An increasing number of people from far-flung corners of the world quietly have tried to sneak into the United States among the hundreds of thousands of other, mostly Latin American migrants caught at the Mexican border in the last year, according to arrest data from the Homeland Security Department.
The arrests of more than 8,000 people from India, China, Romania, Bangladesh and Nepal between October 2015 and the end of August is offering a new challenge to immigration agents tasked with fully identifying would-be immigrants and quickly deporting people caught crossing the border illegally.
The group of overseas migrants represents a tiny fraction of the more than 408,000 people caught crossing the Mexican border illegally in the last year. But the arrests suggest a rising trend in the number of migrants opting for a convoluted trek that sometimes wends across the seas to South America, over land to Central America and then through Mexico before arriving at the U.S. border illegally.
For decades Mexico dominated the discussion on illegal immigration as the country from which most immigrants went to the border illegally. But in recent years the number of Mexican nationals who have been trying to sneak into the United States has dropped.
India and China are now squarely among the top 10 countries of origin for people caught trying to sneak into the United States. Large numbers of immigrants from those two countries have long come to the United States legally and many have overstayed visas to remain here. Now some people are taking a different approach altogether by making their way to Mexico to try to sneak into the United States as visas are harder to come by.
Victor Manjarrez, a former Border Patrol sector chief and director of the Center for Law & Human Behavior at the University of Texas at El Paso, said the rising number of migrants from countries far beyond the Americas should be seen as a growing concern.
“That is very unusual. If I was still sitting as the chief of El Paso or Tucson…I’d be a little concerned,” Manjarrez said. “In the grand scheme, as a percentage, it’s relatively small but the raw numbers are such a big jump historically.”

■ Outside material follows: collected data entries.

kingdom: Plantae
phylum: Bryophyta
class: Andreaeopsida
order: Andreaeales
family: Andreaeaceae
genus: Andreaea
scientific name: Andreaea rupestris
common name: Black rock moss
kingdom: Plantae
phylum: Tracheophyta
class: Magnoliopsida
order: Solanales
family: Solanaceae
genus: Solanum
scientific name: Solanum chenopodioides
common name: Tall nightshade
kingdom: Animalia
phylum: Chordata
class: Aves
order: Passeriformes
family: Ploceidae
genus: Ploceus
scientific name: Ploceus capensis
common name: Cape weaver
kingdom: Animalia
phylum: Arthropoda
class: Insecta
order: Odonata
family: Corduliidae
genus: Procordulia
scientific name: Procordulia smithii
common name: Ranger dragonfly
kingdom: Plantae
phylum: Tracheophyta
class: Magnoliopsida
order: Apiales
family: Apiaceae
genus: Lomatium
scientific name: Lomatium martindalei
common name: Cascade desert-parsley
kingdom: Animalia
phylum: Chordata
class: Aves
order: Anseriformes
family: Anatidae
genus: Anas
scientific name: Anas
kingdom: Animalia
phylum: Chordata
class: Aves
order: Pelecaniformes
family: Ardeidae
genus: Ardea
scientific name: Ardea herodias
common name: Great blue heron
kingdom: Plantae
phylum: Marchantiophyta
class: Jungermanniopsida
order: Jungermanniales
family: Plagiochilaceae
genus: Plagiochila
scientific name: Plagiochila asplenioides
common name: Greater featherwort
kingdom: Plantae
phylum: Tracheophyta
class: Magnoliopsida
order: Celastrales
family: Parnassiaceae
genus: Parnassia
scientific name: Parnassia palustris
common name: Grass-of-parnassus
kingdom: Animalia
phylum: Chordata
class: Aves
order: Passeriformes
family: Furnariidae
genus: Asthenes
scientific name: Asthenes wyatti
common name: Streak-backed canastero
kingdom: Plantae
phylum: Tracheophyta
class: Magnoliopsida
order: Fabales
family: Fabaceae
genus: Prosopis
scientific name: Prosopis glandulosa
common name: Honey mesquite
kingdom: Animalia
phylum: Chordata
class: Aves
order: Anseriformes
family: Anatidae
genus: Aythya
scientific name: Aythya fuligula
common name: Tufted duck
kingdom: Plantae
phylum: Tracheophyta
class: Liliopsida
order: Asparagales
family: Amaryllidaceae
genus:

The changing face of illegal immigration at the U.S.-Mexico border is a small part of a broader trend of global migration, with millions of people fleeing their home countries. But the arrival of so many people from far beyond U.S. borders brings with it broad implications for U.S. border security and other immigration enforcement efforts.
The Homeland Security Department has made arresting, jailing and deporting recent border crossers a top priority for immigration agents. Most Mexican migrants caught at the border are sent home within just a few days. But for migrants from countries a continent away the process is often far longer and costlier for the U.S. government as the migrants wait in immigration jails for travel documents to return home or a judge to decide their fate.
The uptick in arrivals of people from other continents, combined with an increase in overall border crossings in the last 12 months, has led to a spike of more than 40,000 people being held in immigration jails in recent weeks. Immigration and Customs Enforcement’s budget gives them enough money to house 34,000 people at any given time and the recent overflow has officials worried they may face a budget shortfall of more than $130 million in the coming months if the trend continues.
DHS spokeswoman Gillian Christensen said the agency has enough money to “operate at current levels” until Dec. 9, when a temporary budget resolution expires. After that, she said, DHS will work to either shift money from other parts of the department or find another “alternative budget strategy.” She described the possible budget adjustment as “common.”
Manjarrez said border agents and immigration officials face multiple challenges with a rise in immigrants from so far away, including language barriers and crowded detention centers.
“The further away you get from the Americas, the more difficult it is to really know who they are,” Manjarrez said of the government’s ability to fully identify some would-be immigrants.
The director of the Washington Office on Latin America’s Mexico program, Maureen Meyer, said it appears that many of the overseas migrants are making their way through Mexico via South American countries, including Brazil, where entry visas are either easy to come by or not required. And their final destination is more often than not the United States.
“I think it’s reflecting a gradual trend, as of at least particularly the last year,” Meyer said.
While the exact draw of the round-the-world route isn’t entirely clear, Meyer said an expanding network of human smugglers appear to be taking advantage of the increasingly popular smuggling routes that use Mexico as a transit country.
“There’s a lot of smuggling that goes through Mexico that you don’t see,” Meyer said. She added that rumors of lenient treatment of some immigrants in the United States may also be a factor.
The recent influx of overseas migrants may be a harbinger of things to come.
More than 7,000 people who claimed to be from Africa have been arrested in Mexico between January and August, according to statistics maintained by Mexican federal immigration authorities. The number of such immigrants has been on the rise in recent years.
In 2013 Mexican immigration authorities arrested fewer than 1,000 migrants from Asia and Africa, while the number rose to nearly 11,000 from January through August.